Türkiye, Gazze’de istikrarlı bir barış süreci ve ateşkes sağlanması amacıyla Gazze krizinin çözümüne yönelik somut adımlar atmak amacıyla üst düzey yetkililerle temasa geçerek ve ilgili bölgesel ve küresel uluslararası kuruluşları harekete geçirmeye çalışarak girişimlerde bulunuyor. Cumhurbaşkanı Erdoğan, Gazze trajedisinin çözümünde İslam dünyasının birliğinin önemine dikkat çekti. Bir yandan Filistin halkına insani yardım sağlanmasının ve İsrail saldırılarının durdurulmasının önemini vurguladı. Öte yandan Cumhurbaşkanı Erdoğan, diplomatik angajmanlarla Gazze krizine uluslararası ilgi ve eylem gösterilmesini savunuyor.
Dışişleri Bakanı Hakan Fidan ayrıca, Türkiye’nin Güney Afrika’nın İsrail’e karşı açtığı soykırım davasına katılması için Uluslararası Adalet Divanı’na (UAD) resmi talepte bulunduğunu belirtti. Türkiye, BM’ye bağlı UAD’ye davayla ilgili belgeleri de sundu. Böylece Türkiye, Kolombiya’nın ardından davaya katılan ikinci ülke oldu.
Türkiye, İslam İşbirliği Teşkilatı ve Arap Birliği için ortak diplomatik girişime öncülük ediyor
Türkiye, 11 Kasım’da iki örgütün ortak zirve toplantısında İslam İşbirliği Teşkilatı ve Arap Birliği’ni temsilen ortak bir diplomatik girişimin kurulmasına öncülük etti. Türkiye, Suudi Arabistan, Filistin, Mısır, Ürdün, Katar, Endonezya ve Nijerya dışişleri bakanları bir araya geldi. Bu diplomatik girişimin üyeleri olarak seçildiler. Komite üyeleri birçok küresel ve bölgesel gücün başkentini ziyaret ederek, bu ülkeleri İsrail’e operasyonlarını durdurması ve kalıcı bir barış tesis etmesi yönünde baskı yapmaya ikna etmeye çalıştı.

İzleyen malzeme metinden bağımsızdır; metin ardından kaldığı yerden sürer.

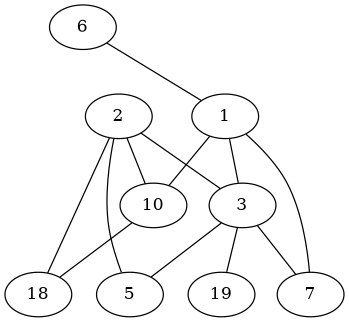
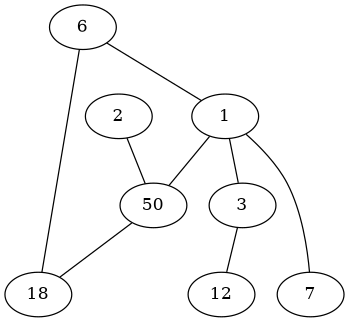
  graph {
    3
-   5
-   12 [label=19]
+   12
    7
    n5 [label=18]
-   10
+   10 [label=50]
    1
    2
    6
-   3 -- 5
    3 -- 12
-   3 -- 7
    10 -- n5
    1 -- 3
    1 -- 7
    1 -- 10
-   2 -- 3
-   2 -- 5
-   2 -- n5
+   6 -- n5
    2 -- 10
    6 -- 1
  }
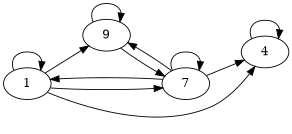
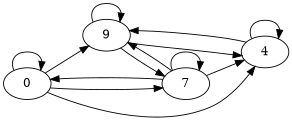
  digraph {
    rankdir=LR
-   n1 [label=1]
+   n1 [label=0]
    n2 [label=9]
    n3 [label=4]
    n4 [label=7]
    n1 -> n1
    n1 -> n2
    n1 -> n3
    n1 -> n4
    n2 -> n2
+   n2 -> n3
    n2 -> n4
+   n3 -> n2
    n3 -> n3
    n4 -> n1
    n4 -> n2
    n4 -> n3
    n4 -> n4
  }
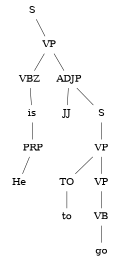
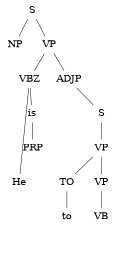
  graph {
    fontname="DejaVu Serif"
    splines=false
    node [fontname="DejaVu Serif" fontsize=20 shape=plaintext]
    edge [fontname="DejaVu Serif"]
    n1 [label=S]
+   n2 [label=NP]
    n3 [label=VP]
    n4 [label=VBZ]
    n5 [label=ADJP]
    n6 [label=PRP]
    n7 [label=He]
    n8 [label=is]
-   n9 [label=JJ]
    n10 [label=S]
    n11 [label=VP]
    n12 [label=TO]
    n13 [label=VP]
    n14 [label=to]
    n15 [label=VB]
-   n16 [label=go]
+   n1 -- n2
    n1 -- n3
    n3 -- n4
    n3 -- n5
    n4 -- n8
-   n5 -- n9
    n5 -- n10
-   n6 -- n7
+   n4 -- n7
    n8 -- n6
    n10 -- n11
    n11 -- n12
    n11 -- n13
    n12 -- n14
    n13 -- n15
-   n15 -- n16
  }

Genel olarak Türkiye, Gazze krizine karşı tutumunda oldukça iddialı ve kararlı davrandı. Gazze krizinin çözümüne yönelik diplomatik çabalara aktif olarak katılmış ve diğer ülkelerle ve çeşitli uluslararası kuruluşlarla ilişkiler kurmuştur. Cumhurbaşkanı Erdoğan, İsrail’in Gazze’deki Filistinlilere yönelik insanlık dışı askeri operasyonlarının durdurulması yönünde diplomatik çalışmalara öncülük ediyor. Türkiye, Filistin topraklarında barışı güçlendirmek ve masum insanların toplu katliamlarını en aza indirmek için diplomasiden yararlanıyor. Türkiye, bölgeye barışın getirilmesi için kolektif çabaya büyük önem veriyor. Kudüs’ün İslami mirastaki merkezi rolünü ve Filistin topraklarını desteklemenin aciliyetini vurgulayarak, Gazze’deki krizle mücadelede Müslüman ulusların birliği ve işbirliğine yönelik ikna edici bir örnek sundu.